### Data in this exercise
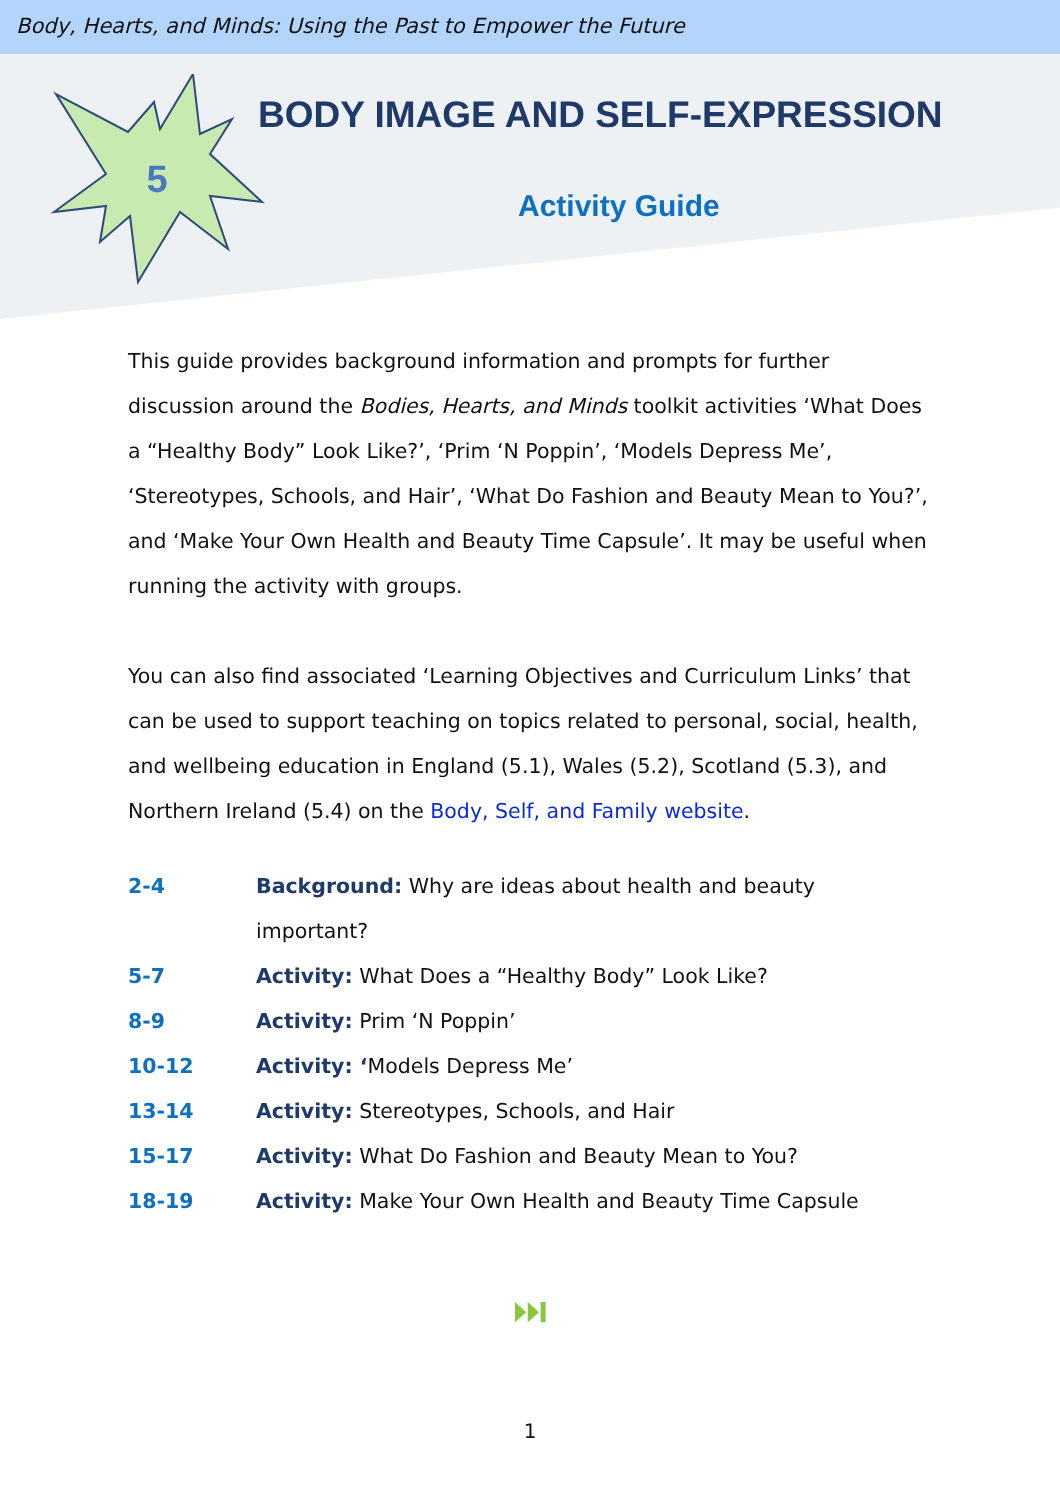Body, Hearts, and Minds: Using the Past to Empower the Future
5
BODY IMAGE AND SELF-EXPRESSION
Activity Guide
This guide provides background information and prompts for further discussion around the Bodies, Hearts, and Minds toolkit activities ‘What Does a “Healthy Body” Look Like?’, ‘Prim ‘N Poppin’, ‘Models Depress Me’, ‘Stereotypes, Schools, and Hair’, ‘What Do Fashion and Beauty Mean to You?’, and ‘Make Your Own Health and Beauty Time Capsule’. It may be useful when running the activity with groups.
You can also find associated ‘Learning Objectives and Curriculum Links’ that can be used to support teaching on topics related to personal, social, health, and wellbeing education in England (5.1), Wales (5.2), Scotland (5.3), and Northern Ireland (5.4) on the Body, Self, and Family website.
| 2-4 | Background: Why are ideas about health and beauty important? |
| 5-7 | Activity: What Does a “Healthy Body” Look Like? |
| 8-9 | Activity: Prim ‘N Poppin’ |
| 10-12 | Activity: ‘ Models Depress Me’ |
| 13-14 | Activity: Stereotypes, Schools, and Hair |
| 15-17 | Activity: What Do Fashion and Beauty Mean to You? |
| 18-19 | Activity: Make Your Own Health and Beauty Time Capsule |
⏭
1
######
* **Directions**: Search the entries for the word "Prim", then gather every line that has it.

* **Answer space**:
This guide provides background information and prompts for further discussion around the Bodies, Hearts, and Minds toolkit activities ‘What Does a “Healthy Body” Look Like?’, ‘Prim ‘N Poppin’, ‘Models Depress Me’, ‘Stereotypes, Schools, and Hair’, ‘What Do Fashion and Beauty Mean to You?’, and ‘Make Your Own Health and Beauty Time Capsule’. It may be useful when running the activity with groups.
| 8-9 | Activity: Prim ‘N Poppin’ |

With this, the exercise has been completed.